Es gab da jemanden in meinem Leben, der hat mir gesagt hat, es sei das wichtigste, dass ich authentisch sei. Er behaupete immer das dieser Blog es niemals war. Er würde mein wahres ich nicht zeigen, sei also demnach nicht authentisch. In gewisser Weise hatte er recht. Dieser Blog hat im Groben nur die schönen Seiten meines Daseins dokumentiert und die Schattenseiten zumeist ausgespart. Diese fucking Imagebildung, man kommt einfach nicht aus sich raus. Dennoch widerspreche ich diesem Menschen, denn auch meine guten Seiten gehören zu mir. Man zeigt sich eben immer von seiner besten Seite. So ist denn also dieses Projekt ein halbwares Produkt meines wahren Ichs. Er wäre demnach halb authentisch, womit ich mich anfreunden kann. Die Schattenseiten könnt ihr euch selbst detailiert ausmalen.
Ein kleiner Einblick, vielleicht ein großer Schritt.
Jetzt bin ich endlich da gelandet, wo ich niemals hinwollte.
Wogegen ich mich seit Jahren gewehrt habe, die Symptome mehr als nur verdrängt habe, sondern nach außen eine Aura erzeugt habe, die ihresgleichen sucht.
Fragt mich jemand, wie gehts dir, antworte ich gut, ja sehr gut. Ich lächel, jeden Tag, doch meine Falten werden immer tiefer.
Niemand weiß wirklich, wie es in mir aussieht, niemand weiß, welche Gedanken man sich täglich macht.
Über sich selbst, das Leben, die Liebe, den Tod, die eigene Existenz und was man jetzt am Besten damit anfängt. Tiefgründigkeit kann eine Strafe sein, deshalb versteckt man sie unter einer offensichtlichen Oberflächlichkeit.
Ob man das wirklich kann, was man da jahrelang studiert hat, was man überhaupt kann und wer einen überhaupt noch braucht. Man kommt sich einfach nur sinnlos vor. Weder Plus noch Minus - eine glatte Null. Dieses Niemandsland nennt man Depression und sie schleicht sich bei dir ein, ohne dass man es sofort merkt als Liebeskummer getarnt.
Sicher haben viele meine Krankheit geahnt, weil mein Sozialverhalten oftmals unter den Begriff a-sozial gefallen ist. Die vielen Lügen, die vielen Typen, meine Sucht nach Bestätigung meiner Selbst, dieses gesamte Fake-Auftreten, welches ein zerstörtetes Ineres nur zu ersichtlich machte.

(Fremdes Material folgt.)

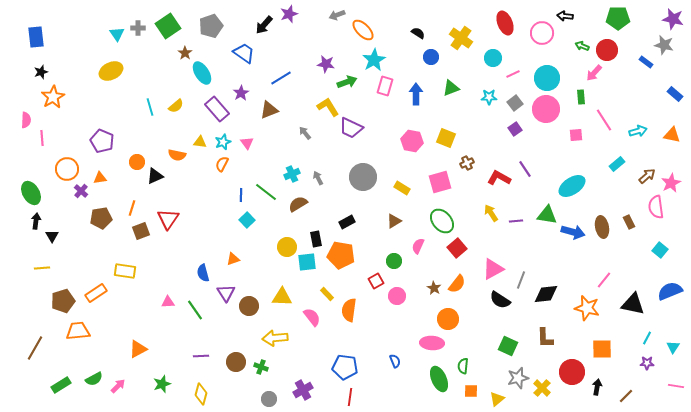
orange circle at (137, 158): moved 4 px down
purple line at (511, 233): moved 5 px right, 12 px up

"Du bist krank, dieses kranke Kind" hatten sie immer zu mir gesagt und ich sei viel zu sentimental.
Nun haben sie recht bekommen, ich bin krank. Körperlich und seelisch mit Attest.

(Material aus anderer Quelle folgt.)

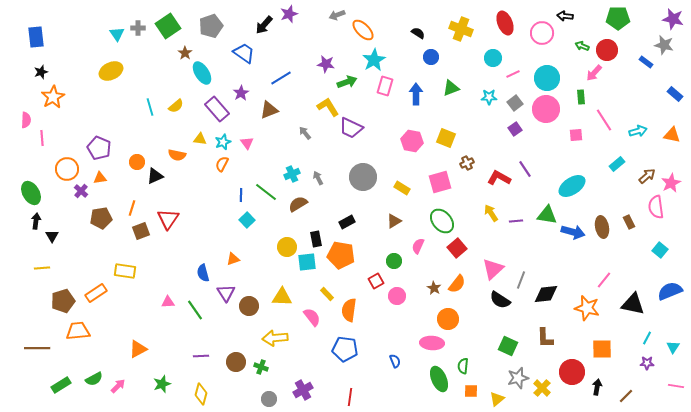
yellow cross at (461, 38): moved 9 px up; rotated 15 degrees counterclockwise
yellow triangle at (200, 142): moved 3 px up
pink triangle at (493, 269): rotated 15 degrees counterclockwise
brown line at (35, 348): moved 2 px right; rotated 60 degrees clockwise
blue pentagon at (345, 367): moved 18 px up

Das zu akzeptieren ist hier am schwersten.
Ich komme täglich an meine Grenzen.
Der geregelte Tagesablauf ist dabei am schlimmsten.
Ausbrechen geht nicht, denn ich will wieder gesund werden.
Sich nach Zeiten zu richten, die andere festlegen, entgegegen seiner persönlichen Stimmung ist der Horror.
Hier kann man keine künstlichen Hochs erzeugen.
Keine Typen, keine Kippen, keine Drogen, jeden Tag dasselbe Essen. Alles ist so monoton. Zum Kotzen im wahrsten Sinne.
Man kann sich hier nicht einfach so seine Befriedigung holen, ma will ja gesund werden und sich nicht selbst verarschen.
Man ist gezwungen sich mit sich selbst auseinanderzusetzen.
Die weißen Wände fordern dies geradezu heraus.
Über andere Dinge nachdenken, sich abzulenken, lesen, oder nen Film schauen erscheint unmöglich.
Man hängt hier fest, hängt fest in dieser Depression, muss das auststehen und merkt dabei, dass man sich zwischen all den Meeren aus Tränen, die Jahre lang auf diesen Moment gewartet haben, endlich wiederfindet.

rührt und bewegt zum eigenen nachdenken.